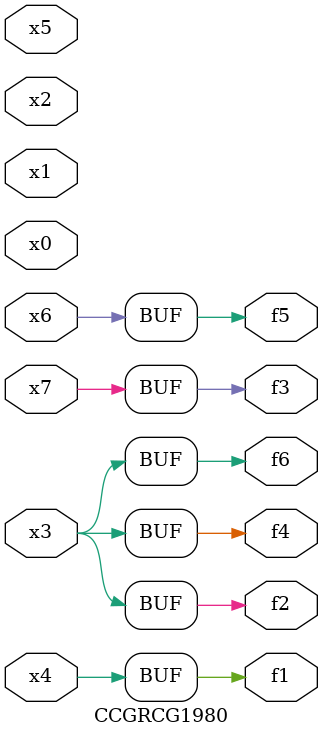
<source format=v>
module CCGRCG1980(
	input x0, x1, x2, x3, x4, x5, x6, x7,
	output f1, f2, f3, f4, f5, f6
);
	assign f1 = x4;
	assign f2 = x3;
	assign f3 = x7;
	assign f4 = x3;
	assign f5 = x6;
	assign f6 = x3;
endmodule

</source>
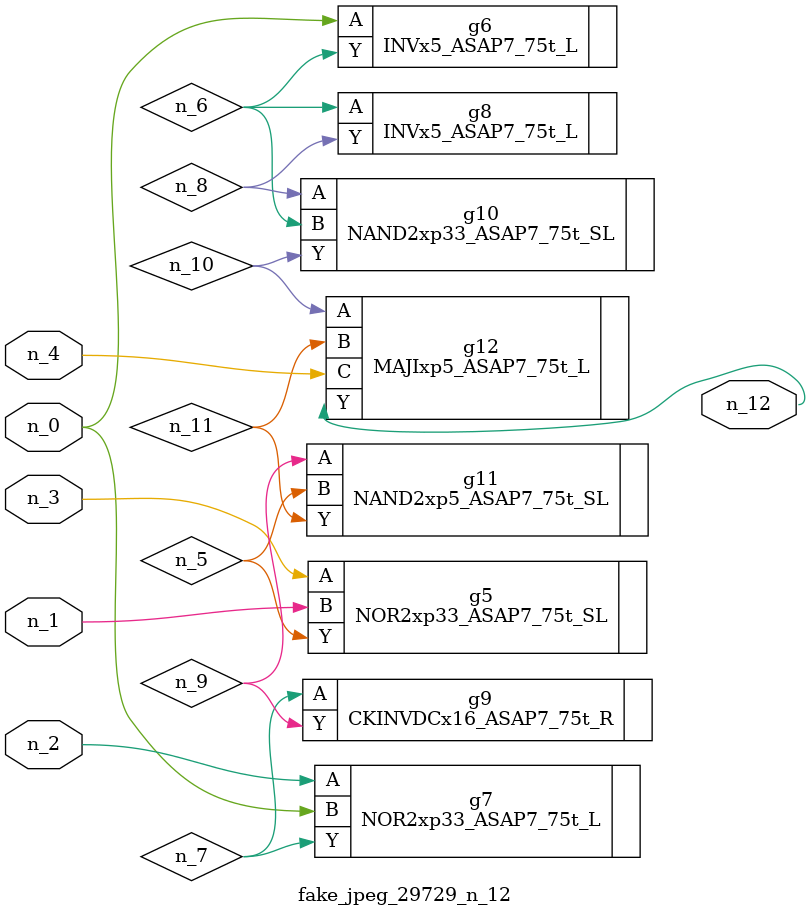
<source format=v>
module fake_jpeg_29729_n_12 (n_3, n_2, n_1, n_0, n_4, n_12);

input n_3;
input n_2;
input n_1;
input n_0;
input n_4;

output n_12;

wire n_11;
wire n_10;
wire n_8;
wire n_9;
wire n_6;
wire n_5;
wire n_7;

NOR2xp33_ASAP7_75t_SL g5 ( 
.A(n_3),
.B(n_1),
.Y(n_5)
);

INVx5_ASAP7_75t_L g6 ( 
.A(n_0),
.Y(n_6)
);

NOR2xp33_ASAP7_75t_L g7 ( 
.A(n_2),
.B(n_0),
.Y(n_7)
);

INVx5_ASAP7_75t_L g8 ( 
.A(n_6),
.Y(n_8)
);

NAND2xp33_ASAP7_75t_SL g10 ( 
.A(n_8),
.B(n_6),
.Y(n_10)
);

CKINVDCx16_ASAP7_75t_R g9 ( 
.A(n_7),
.Y(n_9)
);

NAND2xp5_ASAP7_75t_SL g11 ( 
.A(n_9),
.B(n_5),
.Y(n_11)
);

MAJIxp5_ASAP7_75t_L g12 ( 
.A(n_10),
.B(n_11),
.C(n_4),
.Y(n_12)
);


endmodule
</source>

### WORK TO BE COMPLETED
What is needed is every entry above, repeated exactly, with the pictures dropped.

### RESULT OF THIS EXERCISE
<source format=v>
module CCGRCG1980(
	input x0, x1, x2, x3, x4, x5, x6, x7,
	output f1, f2, f3, f4, f5, f6
);
	assign f1 = x4;
	assign f2 = x3;
	assign f3 = x7;
	assign f4 = x3;
	assign f5 = x6;
	assign f6 = x3;
endmodule

</source>
<source format=v>
module fake_jpeg_29729_n_12 (n_3, n_2, n_1, n_0, n_4, n_12);

input n_3;
input n_2;
input n_1;
input n_0;
input n_4;

output n_12;

wire n_11;
wire n_10;
wire n_8;
wire n_9;
wire n_6;
wire n_5;
wire n_7;

NOR2xp33_ASAP7_75t_SL g5 ( 
.A(n_3),
.B(n_1),
.Y(n_5)
);

INVx5_ASAP7_75t_L g6 ( 
.A(n_0),
.Y(n_6)
);

NOR2xp33_ASAP7_75t_L g7 ( 
.A(n_2),
.B(n_0),
.Y(n_7)
);

INVx5_ASAP7_75t_L g8 ( 
.A(n_6),
.Y(n_8)
);

NAND2xp33_ASAP7_75t_SL g10 ( 
.A(n_8),
.B(n_6),
.Y(n_10)
);

CKINVDCx16_ASAP7_75t_R g9 ( 
.A(n_7),
.Y(n_9)
);

NAND2xp5_ASAP7_75t_SL g11 ( 
.A(n_9),
.B(n_5),
.Y(n_11)
);

MAJIxp5_ASAP7_75t_L g12 ( 
.A(n_10),
.B(n_11),
.C(n_4),
.Y(n_12)
);


endmodule
</source>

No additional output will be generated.